The latest forecasts show advertising revenue in the US still growing this year despite shaky economic conditions.
And part of the reason the market isn’t falling from a cliff is that “media innovation fueling marketing demand".
Advertising revenue in the US market is forecast to grow 3.4% to $US326 billion this year (down from 3.7% in previous forecasts), according to Magna, the media intelligence and investment unit of global holding group IPG.
US media owner advertising revenues grew by 6% in 2022 (excluding cyclical ad spend) to $315 billion.
However, ad spend slowed significantly in the second half and December quarter ad sales were flat.
In 2023, economic signals are mixed, including slow but continued GDP growth, receding inflation, a resilient job market, while financial turbulence is generating anxiety among consumers and businesses.
However, a key difference in the US is that a large chunk of home loans rates are on set terms over decades. In Australia, fixed terms are more usuals for up to three years.
This gives the US consumer a big break when it comes to home budgeting.
But Magna and GroupM were in December forecasting a slowing, but still showing strength, in Australia's advertising market growth in 2023.
The latest Magna analysis says the rise of retail media networks, the growth of ad-supported video streaming and the recovery of the automotive industry are among organic growth factors mitigating the impact of macro-economic uncertainty.
Ros Allison, head of product & innovation, MAGNA Australia, on the latest US numbers: “We’re seeing a similar picture in the Australian market.
"Media budgets have evolved from traditional ‘advertising’ budgets, investing in pure brand building advertising to now working harder across a broader marketing capability.
“Those budgets now encompass big brand building, closer and more integrated connections with audiences as well as short term performance gains, responding to intent, as well as martech, data and targeting innovation.
“This range of capability, greater quantification of the impact of strategy and the knowledge systems to refine and control tactical levers has helped budget resilience in the US and also in Australia.
“Responsibility for media budgets now assumes the ability to understand and control impact on audiences and deliver outcomes beyond pure price. Media budgets can now stretch, adjusting for different economic environments to fulfil short term sales goals while nurturing and growing longer term brand objectives.
“Also contributing to budget resilience in Australia is the expectation that the current contraction and economic sentiment is likely to be relatively short lived.
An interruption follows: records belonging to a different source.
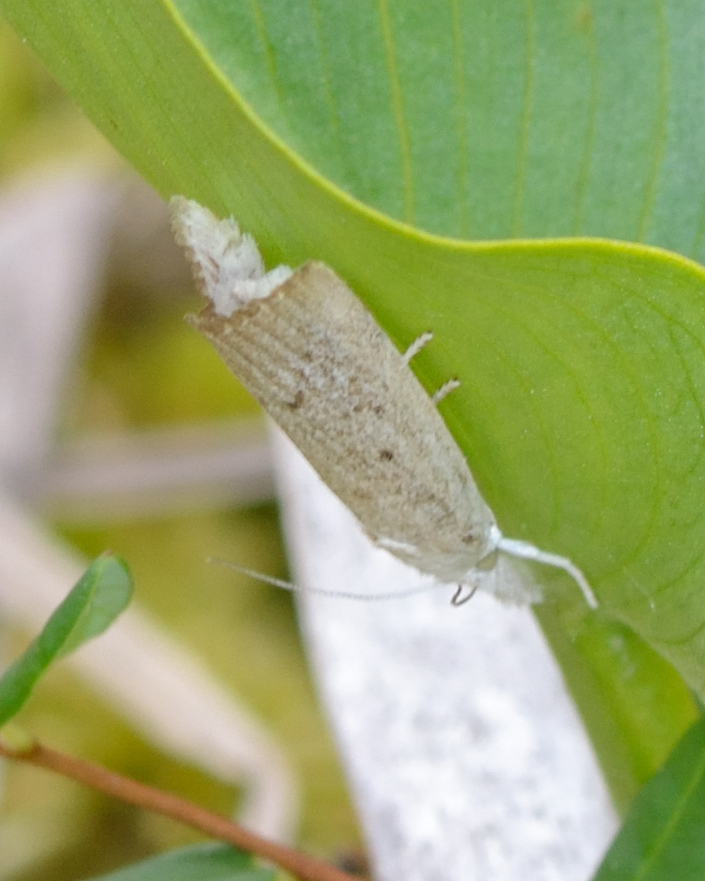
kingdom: Animalia
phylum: Arthropoda
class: Insecta
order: Lepidoptera
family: Crambidae
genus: Calamotropha
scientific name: Calamotropha paludella
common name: Bulrush veneer
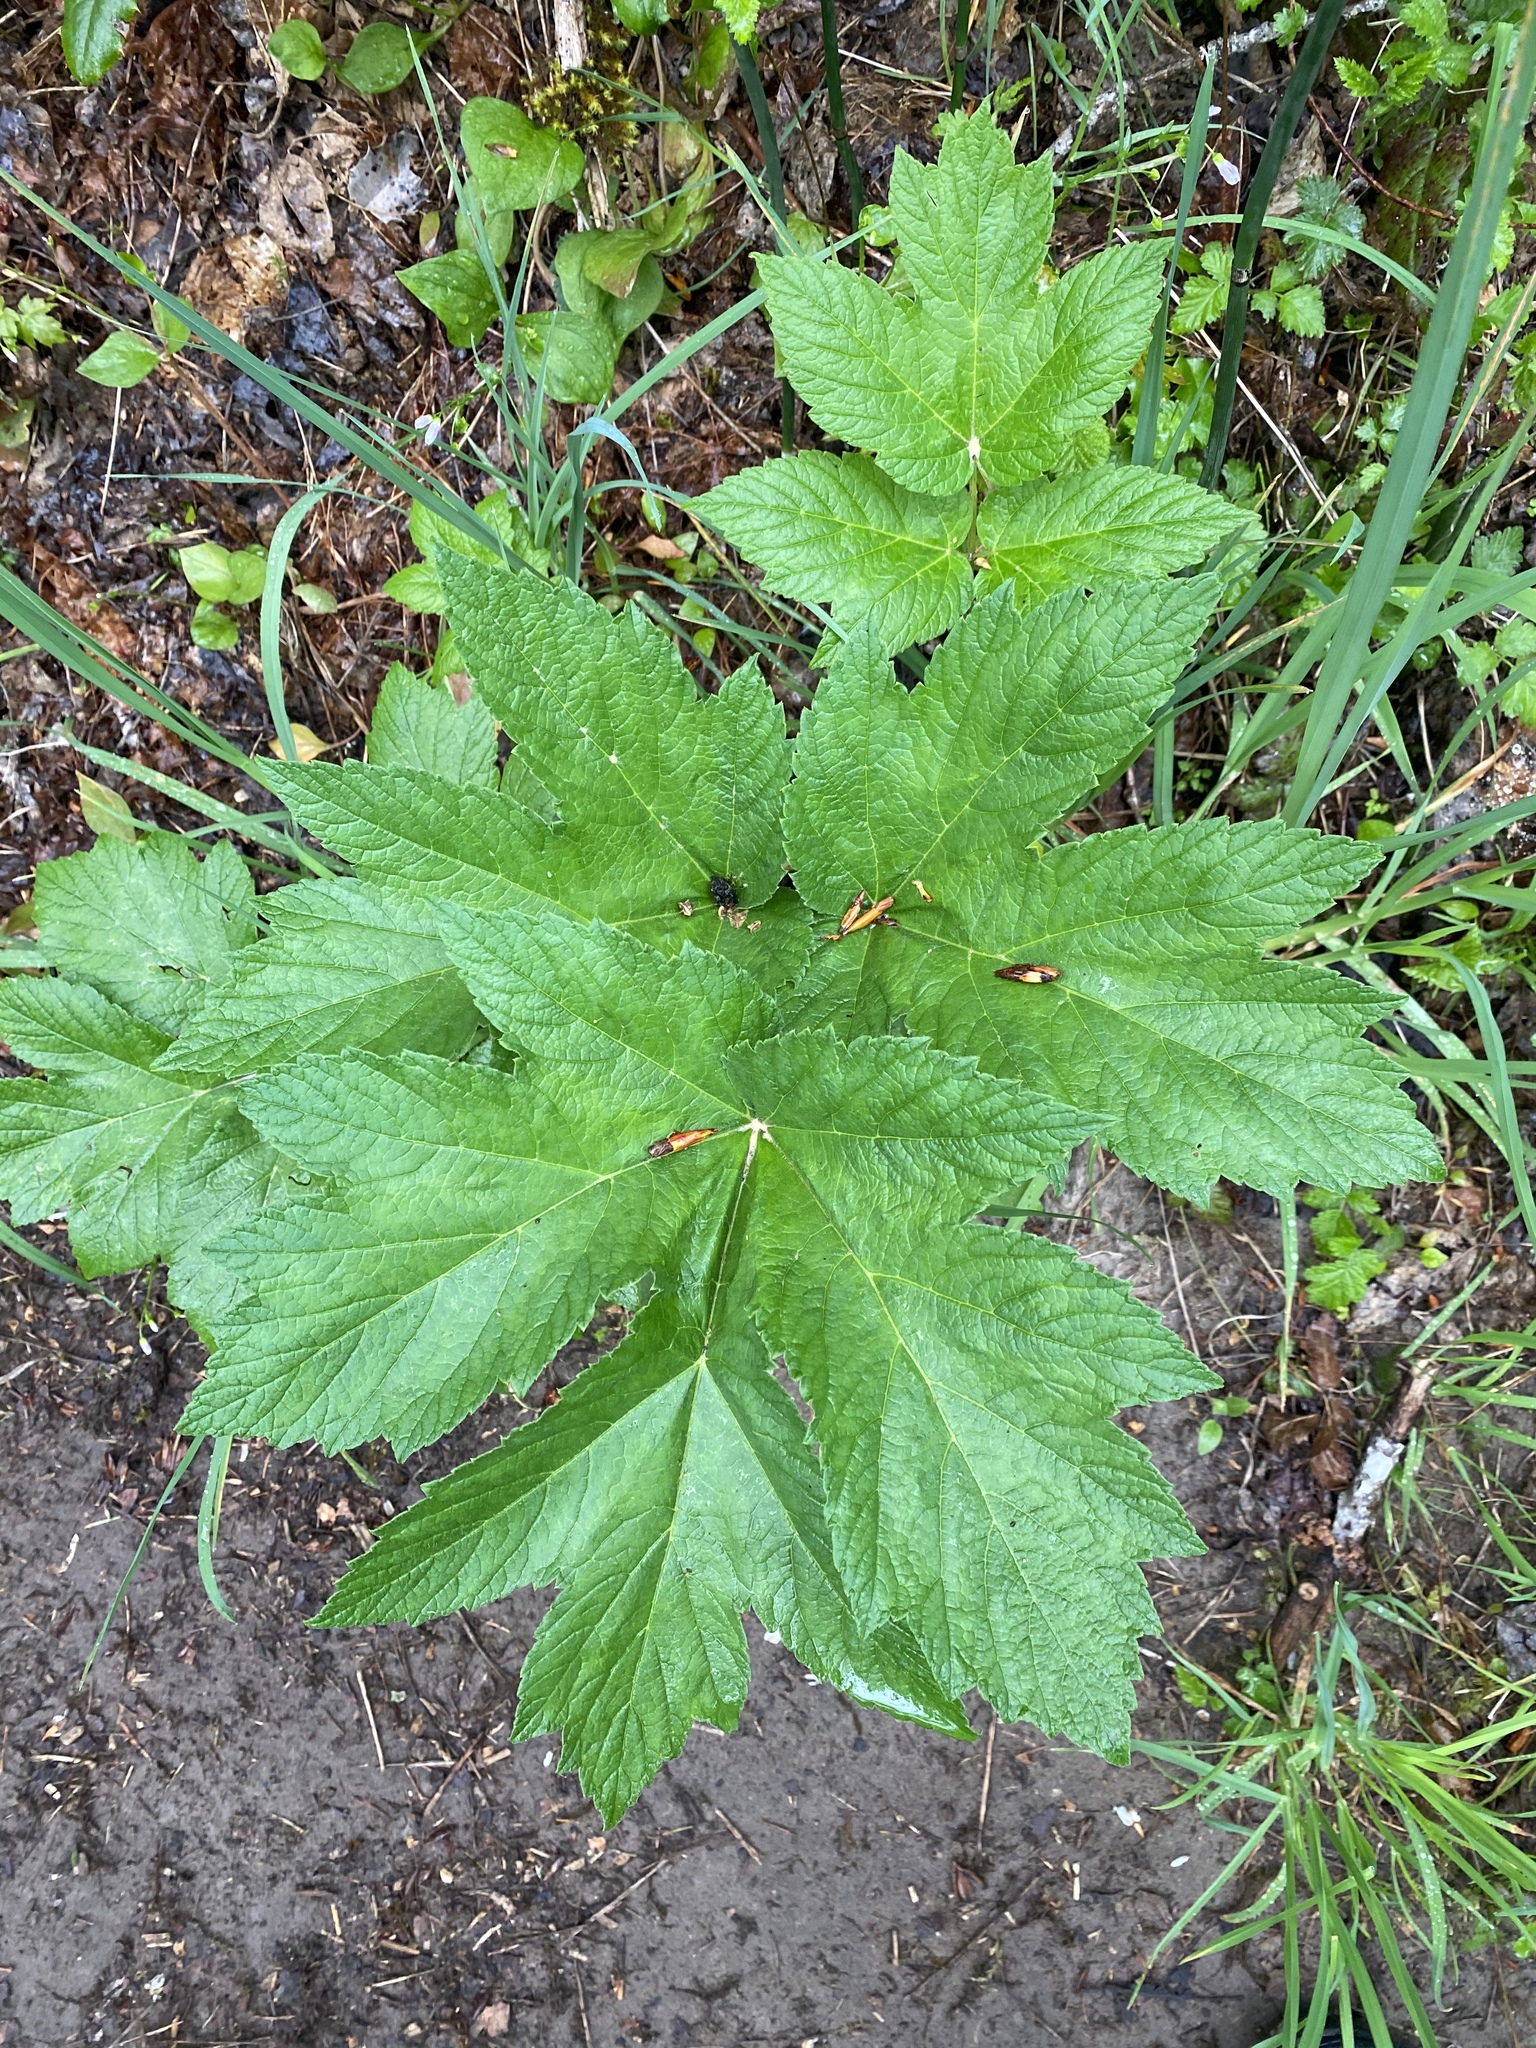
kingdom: Plantae
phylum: Tracheophyta
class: Magnoliopsida
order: Apiales
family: Apiaceae
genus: Heracleum
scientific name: Heracleum maximum
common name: American cow parsnip
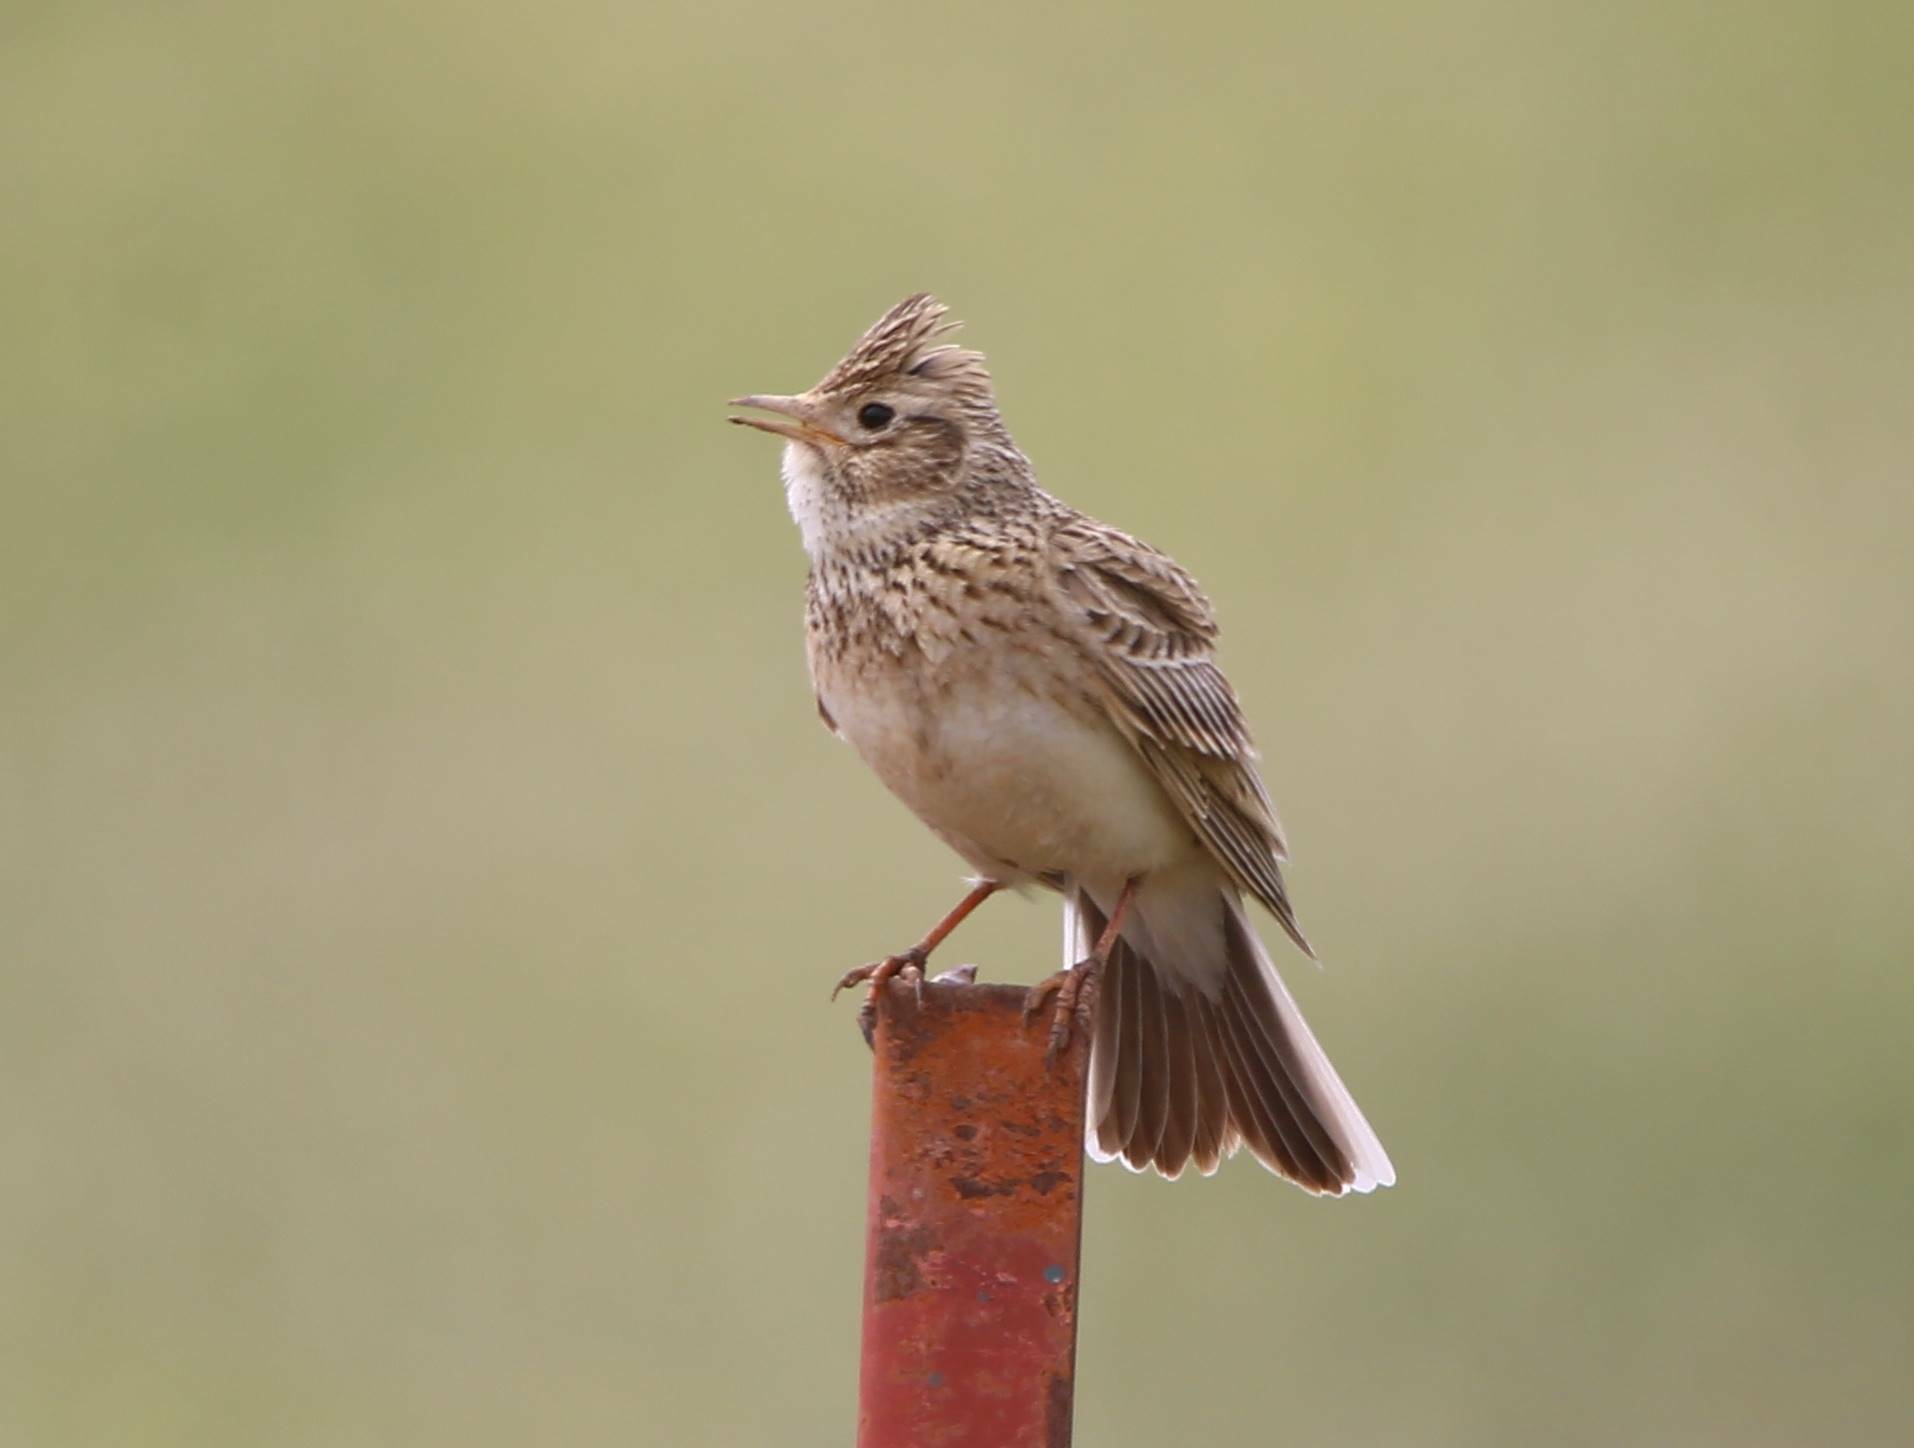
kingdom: Animalia
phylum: Chordata
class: Aves
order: Passeriformes
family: Alaudidae
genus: Alauda
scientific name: Alauda arvensis
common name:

We’re expecting a shorter term trough on sentiment, with the return of key categories, a rebound for our export markets and peak inflation now behind us.
“Our clients are looking to growth now and as we quickly come out the other side of the current market squeeze.”
Australian media analyst Steve Allen, Pearman's director of strategy and research, believes Australia won’t match US growth.
“US Consumers (for whatever reason) are streets ahead of us in consumer confidence, mostly because the mortgage market is a totally different construction to ours; typical 30 year fixed mortgage,” he told AdNews.
“Thus our nine consecutive RBA rate rises to ameliorate inflation,… US 6% February, AUS 6.8%.
“We are far more susceptible to this regime and resultant RBA Rate rises. Bottom line, we are different (for sure) but somewhat the same!”
Vincent Létang, EVP, Global Market Research at MAGNA: “In a similar economic climate, ten or twenty years ago, the US advertising market would almost certainly fall off a cliff.
“Things are different in 2023 because of media innovation fueling marketing demand. The organic drivers that boosted the ad market in 2021 and the first half of 2022 are still around and mitigating the impact of stressful economic signals.
“Such organic drivers include the rise of retail media networks which are redirecting billions of marketing budgets dollars into advertising formats.
“In addition, with long-form OTT streaming going mainstream and increasingly ad-supported, brands finally find cost-effective solutions to reconnect with audiences that had become hard and expensive to reach through linear television.
“These are some of the reasons why advertising spending continued to grow in the second half of 2022, despite economic uncertainty, war, inflation, and very high growth comps.
“For the same reasons, MAGNA expects advertising activity to continue to grow, albeit at a slower pace, in 2023.
“An additional growth factor for 2023 is the recovery of the automotive market, a top five vertical for most media types in America.”